MgF2 Thin Film Reflection: Visible Intensification?

[FizX]

Homework Statement

A thin 1.00x10^-5 cm-thick film of MgF2 (n=1.38) is used to coat a camera lens. Are there any wavelengths in visible spectrum intensified in reflected light?

Homework Equations

thickness = wavelength/4n (n is refraction index)
?

The Attempt at a Solution

I am guessing that the incoming light in the material reflects inside the material to cause constructive interference at certain wavelengths (which will be multiples of the thickness of the MgF2).
My main question is, how do I relate possible wavelengths to thickness of the material?

 

[Andrew Mason]

Homework Statement

A thin 1.00x10^-5 cm-thick film of MgF2 (n=1.38) is used to coat a camera lens. Are there any wavelengths in visible spectrum intensified in reflected light?

Homework Equations

thickness = wavelength/4n (n is refraction index)
?

The Attempt at a Solution

I am guessing that the incoming light in the material reflects inside the material to cause constructive interference at certain wavelengths (which will be multiples of the thickness of the MgF2).
My main question is, how do I relate possible wavelengths to thickness of the material?

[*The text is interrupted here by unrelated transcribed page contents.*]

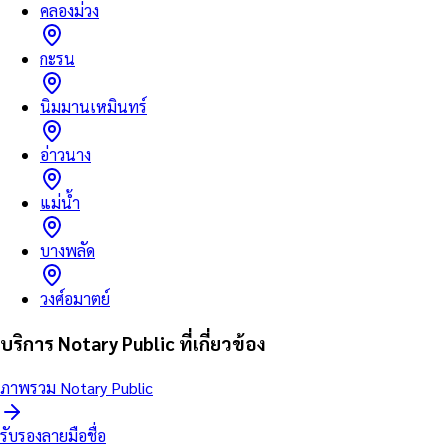
คลองม่วง
กะรน
นิมมานเหมินทร์
อ่าวนาง
แม่น้ำ
บางพลัด
วงศ์อมาตย์
บริการ Notary Public ที่เกี่ยวข้อง
ภาพรวม Notary Public
รับรองลายมือชื่อ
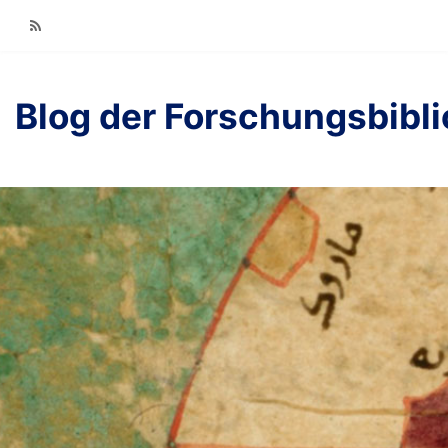
RSS
Blog der Forschungsbibl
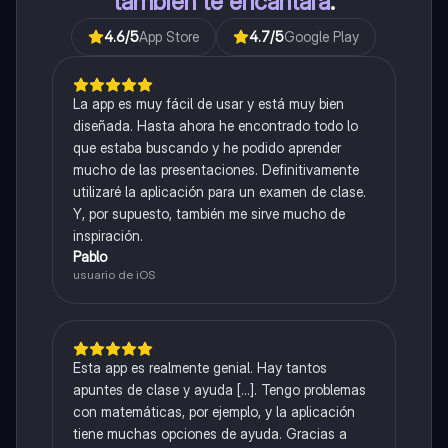
también te encantará
.
4.6
/5
App Store
4.7
/5
Google Play
La app es muy fácil de usar y está muy bien
diseñada. Hasta ahora he encontrado todo lo
que estaba buscando y he podido aprender
mucho de las presentaciones. Definitivamente
utilizaré la aplicación para un examen de clase.
Y, por supuesto, también me sirve mucho de
inspiración.
Pablo
usuario de iOS
Esta app es realmente genial. Hay tantos
apuntes de clase y ayuda [...]. Tengo problemas
con matemáticas, por ejemplo, y la aplicación
tiene muchas opciones de ayuda. Gracias a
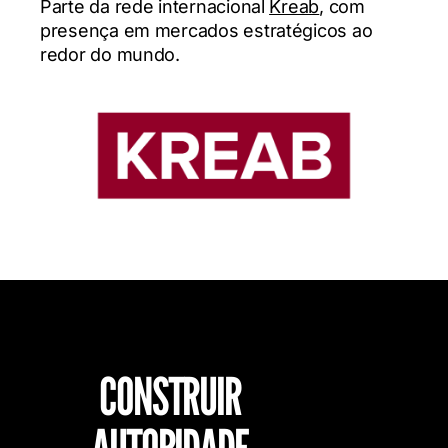
Parte da rede internacional
Kreab
, com
presença em mercados estratégicos ao
redor do mundo.
CONSTRUIR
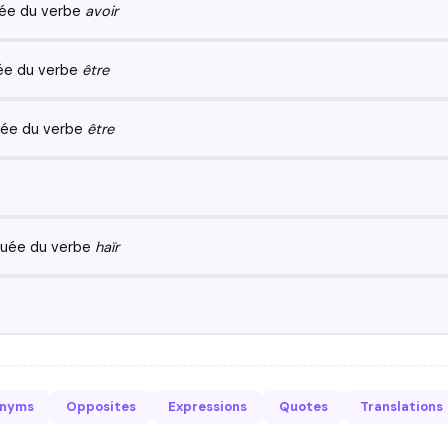
uée du verbe
avoir
ée du verbe
être
uée du verbe
être
guée du verbe
haïr
onyms
Opposites
Expressions
Quotes
Translations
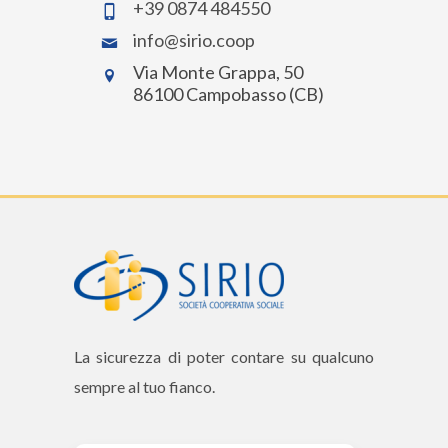
+39 0874 484550
info@sirio.coop
Via Monte Grappa, 50
86100 Campobasso (CB)
La sicurezza di poter contare su qualcuno
sempre al tuo fianco.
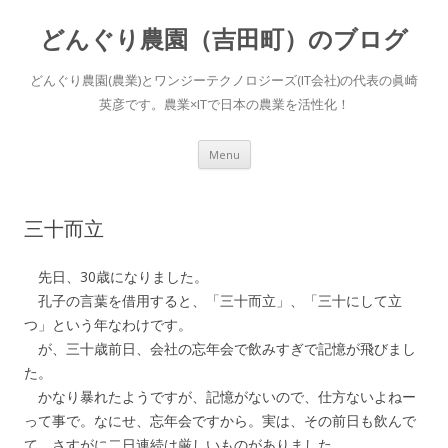
どんぐり農園（吉田町）のブログ
どんぐり農園(農業)とワンジーテクノロジーズ(IT会社)の代表の眞崎
英彦です。農業×ITで日本の農業を活性化！
Skip to content
Menu
三十而立
先日、30歳になりました。
孔子の言葉を借用すると、「三十而立」、「三十にして立
つ」という年なわけです。
が、三十歳前日、会社の忘年会で飲みすぎで記憶が飛びまし
た。
かなり暴れたようですが、記憶がないので、仕方ないよねー
って事で。なにせ、忘年会ですから。実は、その前日も飲んで
て、さすがに二日連続は厳しいものがありました。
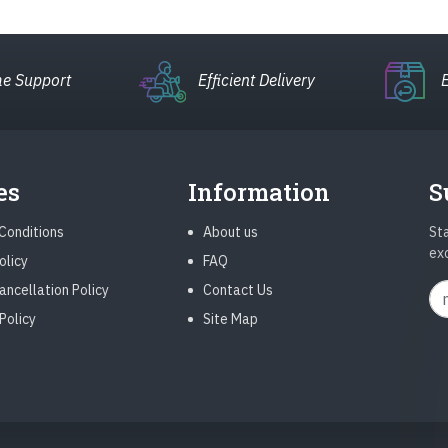
e Support
Efficient Delivery
es
Information
S
Conditions
About us
Sta
ex
olicy
FAQ
ancellation Policy
Contact Us
Policy
Site Map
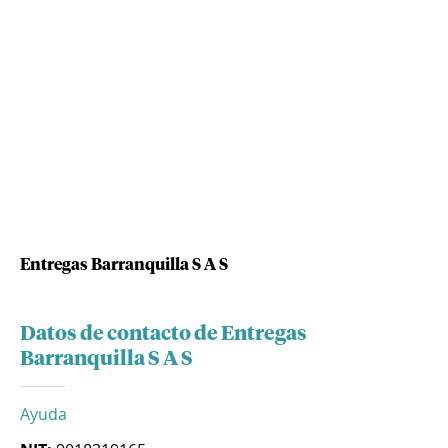
Entregas Barranquilla S A S
Datos de contacto de Entregas
Barranquilla S A S
Ayuda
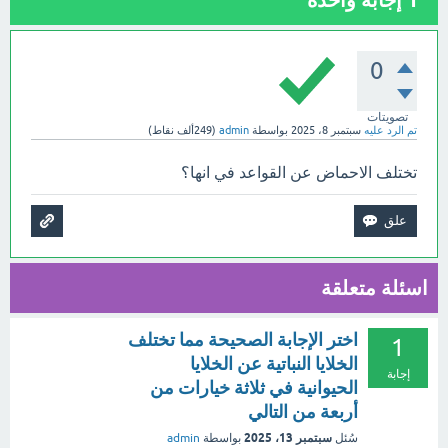
1
إجابة واحدة
0
تصويتات
تم الرد عليه
سبتمبر 8، 2025
بواسطة
admin
(
249ألف
نقاط)
تختلف الاحماض عن القواعد في انها؟
اسئلة متعلقة
اختر الإجابة الصحيحة مما تختلف
1
الخلايا النباتية عن الخلايا
إجابة
الحيوانية في ثلاثة خيارات من
أربعة من التالي
سبتمبر 13، 2025
سُئل
بواسطة
admin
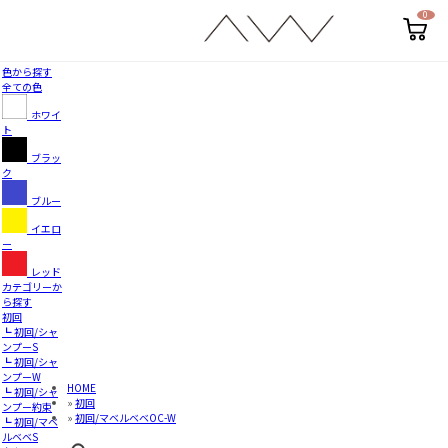
0
カ
ー
ト
ペ
色から探す
ー
全ての色
ジ
ホワイ
ト
ブラッ
ク
ブルー
イエロ
ー
レッド
カテゴリーか
ら探す
初回
┗ 初回/シャ
ンプーS
┗ 初回/シャ
ンプーW
HOME
┗ 初回/シャ
»
初回
ンプー約束
»
初回/マベルベベOC-W
┗ 初回/マベ
ルベベS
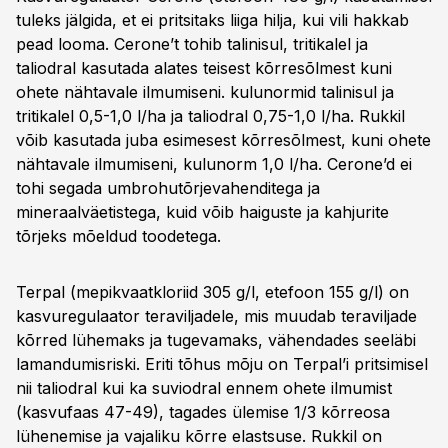
tuleks jälgida, et ei pritsitaks liiga hilja, kui vili hakkab
pead looma. Cerone’t tohib talinisul, tritikalel ja
taliodral kasutada alates teisest kõrresõlmest kuni
ohete nähtavale ilmumiseni. kulunormid talinisul ja
tritikalel 0,5-1,0 l/ha ja taliodral 0,75-1,0 l/ha. Rukkil
võib kasutada juba esimesest kõrresõlmest, kuni ohete
nähtavale ilmumiseni, kulunorm 1,0 l/ha. Cerone’d ei
tohi segada umbrohutõrjevahenditega ja
mineraalväetistega, kuid võib haiguste ja kahjurite
tõrjeks mõeldud toodetega.
Terpal (mepikvaatkloriid 305 g/l, etefoon 155 g/l) on
kasvuregulaator teraviljadele, mis muudab teraviljade
kõrred lühemaks ja tugevamaks, vähendades seeläbi
lamandumisriski. Eriti tõhus mõju on Terpal’i pritsimisel
nii taliodral kui ka suviodral ennem ohete ilmumist
(kasvufaas 47-49), tagades ülemise 1/3 kõrreosa
lühenemise ja vajaliku kõrre elastsuse. Rukkil on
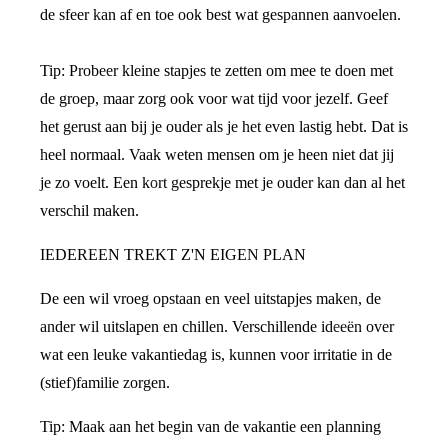
de sfeer kan af en toe ook best wat gespannen aanvoelen.
Tip: Probeer kleine stapjes te zetten om mee te doen met
de groep, maar zorg ook voor wat tijd voor jezelf. Geef
het gerust aan bij je ouder als je het even lastig hebt. Dat is
heel normaal. Vaak weten mensen om je heen niet dat jij
je zo voelt. Een kort gesprekje met je ouder kan dan al het
verschil maken.
IEDEREEN TREKT Z'N EIGEN PLAN
De een wil vroeg opstaan en veel uitstapjes maken, de
ander wil uitslapen en chillen. Verschillende ideeën over
wat een leuke vakantiedag is, kunnen voor irritatie in de
(stief)familie zorgen.
Tip: Maak aan het begin van de vakantie een planning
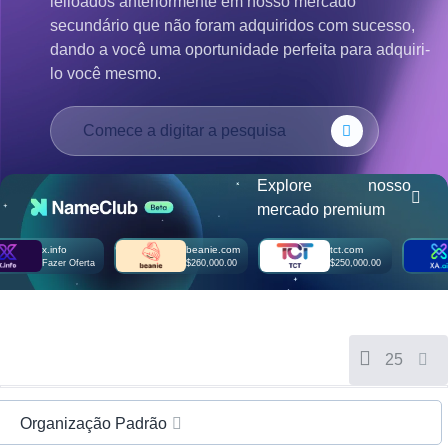
leiloados anteriormente em nosso mercado
Русский
secundário que não foram adquiridos com sucesso,
हिन्दी
dando a você uma oportunidade perfeita para adquiri-
Italiano
lo você mesmo.
日
USD
本
($)
語
US Dollar USD ($)
한
Euro EUR (€)
국
人民币 CNY (¥)
어
Canadian Dollar CAD
Explore nosso
(C$)
mercado premium
Indonesia
Pesos Mexicanos MXN
(MX$)
Српски
British Pound GBP (£)
x.info
beanie.com
tct.com
Real Brasileiro BRL
Fazer Oferta
$260,000.00
$250,000.00
(R$)
Indian Rupee INR (Rs.)
Indonesian Rupiah
IDR (Rp)
Australian Dollar AUD
(AU$)
25
Copyright
©
2002-
2025
Organização Padrão
Dynadot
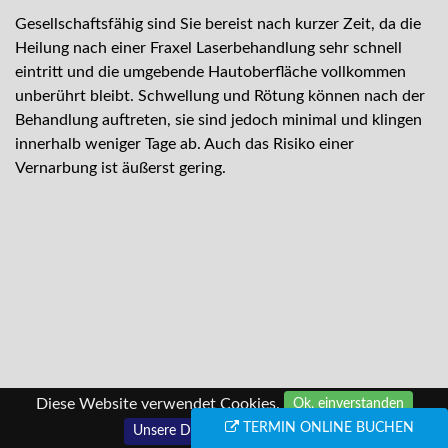
Gesellschaftsfähig sind Sie bereist nach kurzer Zeit, da die
Heilung nach einer Fraxel Laserbehandlung sehr schnell
eintritt und die umgebende Hautoberfläche vollkommen
unberührt bleibt. Schwellung und Rötung können nach der
Behandlung auftreten, sie sind jedoch minimal und klingen
innerhalb weniger Tage ab. Auch das Risiko einer
Vernarbung ist äußerst gering.
Diese Website verwendet Cookies.
Ok, einverstanden
TERMIN ONLINE BUCHEN
Unsere Datenschutzerklärung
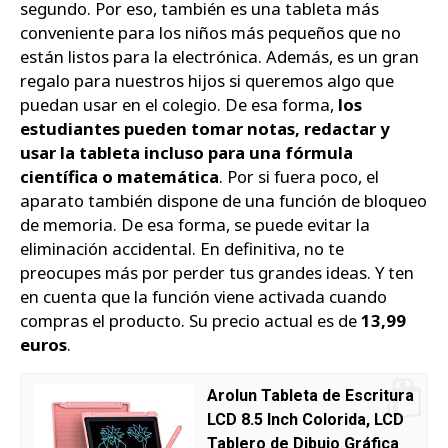
segundo. Por eso, también es una tableta más
conveniente para los niños más pequeños que no
están listos para la electrónica. Además, es un gran
regalo para nuestros hijos si queremos algo que
puedan usar en el colegio. De esa forma,
los
estudiantes pueden tomar notas, redactar y
usar la tableta incluso para una fórmula
científica o matemática
. Por si fuera poco, el
aparato también dispone de una función de bloqueo
de memoria. De esa forma, se puede evitar la
eliminación accidental. En definitiva, no te
preocupes más por perder tus grandes ideas. Y ten
en cuenta que la función viene activada cuando
compras el producto. Su precio actual es de
13,99
euros
.
Arolun Tableta de Escritura
LCD 8.5 Inch Colorida, LCD
Tablero de Dibujo Gráfica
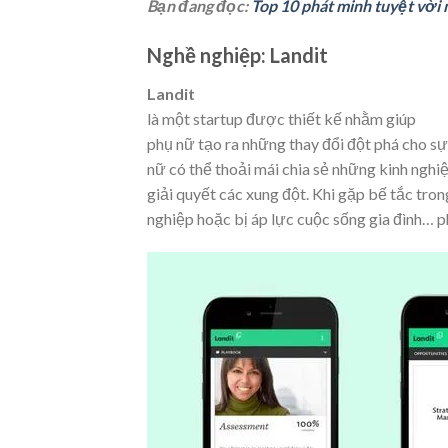
Bạn đang đọc:
Top 10 phát minh tuyệt vời
Nghề nghiệp: Landit
Landit
là một startup được thiết kế nhằm giúp
phụ nữ tạo ra những thay đổi đột phá cho sự
nữ có thể thoải mái chia sẻ những kinh ngh
giải quyết các xung đột. Khi gặp bế tắc tro
nghiệp hoặc bị áp lực cuộc sống gia đình… p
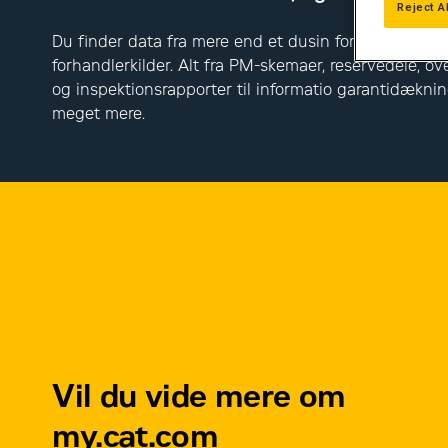
Reject A
Du finder data fra mere end et dusin forskellige Cate
forhandlerkilder. Alt fra PM-skemaer, reservedele, ov
og inspektionsrapporter til informatio garantidækni
meget mere.
Vil du vide mere om
my.cat.com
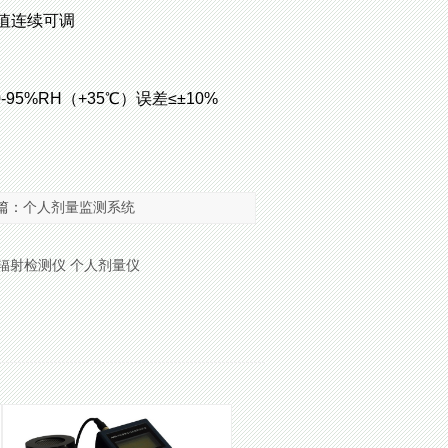
值连续可调
-95%RH（+35℃）误差≤±10%
篇：
个人剂量监测系统
辐射检测仪
个人剂量仪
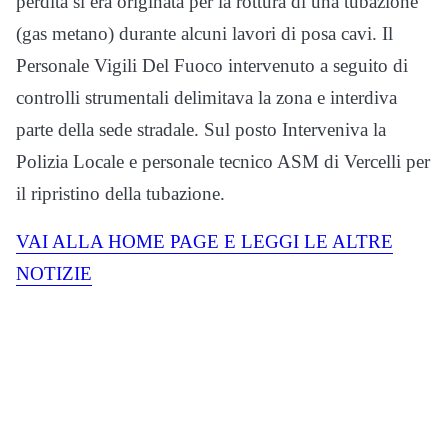
perdita si era originata per la rottura di una tubazione
(gas metano) durante alcuni lavori di posa cavi. Il
Personale Vigili Del Fuoco intervenuto a seguito di
controlli strumentali delimitava la zona e interdiva
parte della sede stradale. Sul posto Interveniva la
Polizia Locale e personale tecnico ASM di Vercelli per
il ripristino della tubazione.
VAI ALLA HOME PAGE E LEGGI LE ALTRE
NOTIZIE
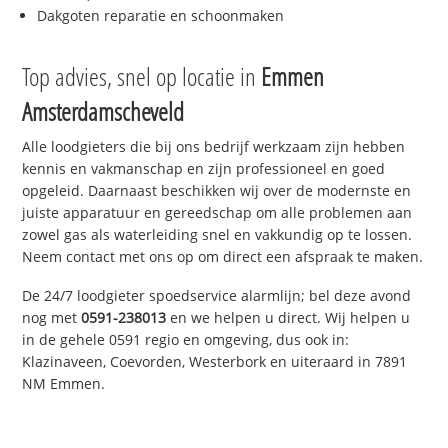
Dakgoten reparatie en schoonmaken
Top advies, snel op locatie in
Emmen
Amsterdamscheveld
Alle loodgieters die bij ons bedrijf werkzaam zijn hebben
kennis en vakmanschap en zijn professioneel en goed
opgeleid. Daarnaast beschikken wij over de modernste en
juiste apparatuur en gereedschap om alle problemen aan
zowel gas als waterleiding snel en vakkundig op te lossen.
Neem contact met ons op om direct een afspraak te maken.
De 24/7 loodgieter spoedservice alarmlijn; bel deze avond
nog met
0591-238013
en we helpen u direct. Wij helpen u
in de gehele 0591 regio en omgeving, dus ook in:
Klazinaveen, Coevorden, Westerbork en uiteraard in 7891
NM Emmen.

Reflection cannot add to the incident light intensity. What happens is that some frequencies are not reflected as intensely due to destructive interference within the wave coating so the frequencies which experience constructive interference appear to be more intense.

So the question is: at what frequency does the light reflected from the first surface (Air/MgF2) constructively interfere with light reflected from the second surface (MgF2/Glass).

The reflections at both surfaces undergo a phase change of 180 so these phase shifts cancel out. In order to have constructive interference, what must the path from surface 1 to 2 and back to 1 represent in terms of wavelength of the light in the MgF2 medium?

Work out the frequency of the light from the wavelength.

AM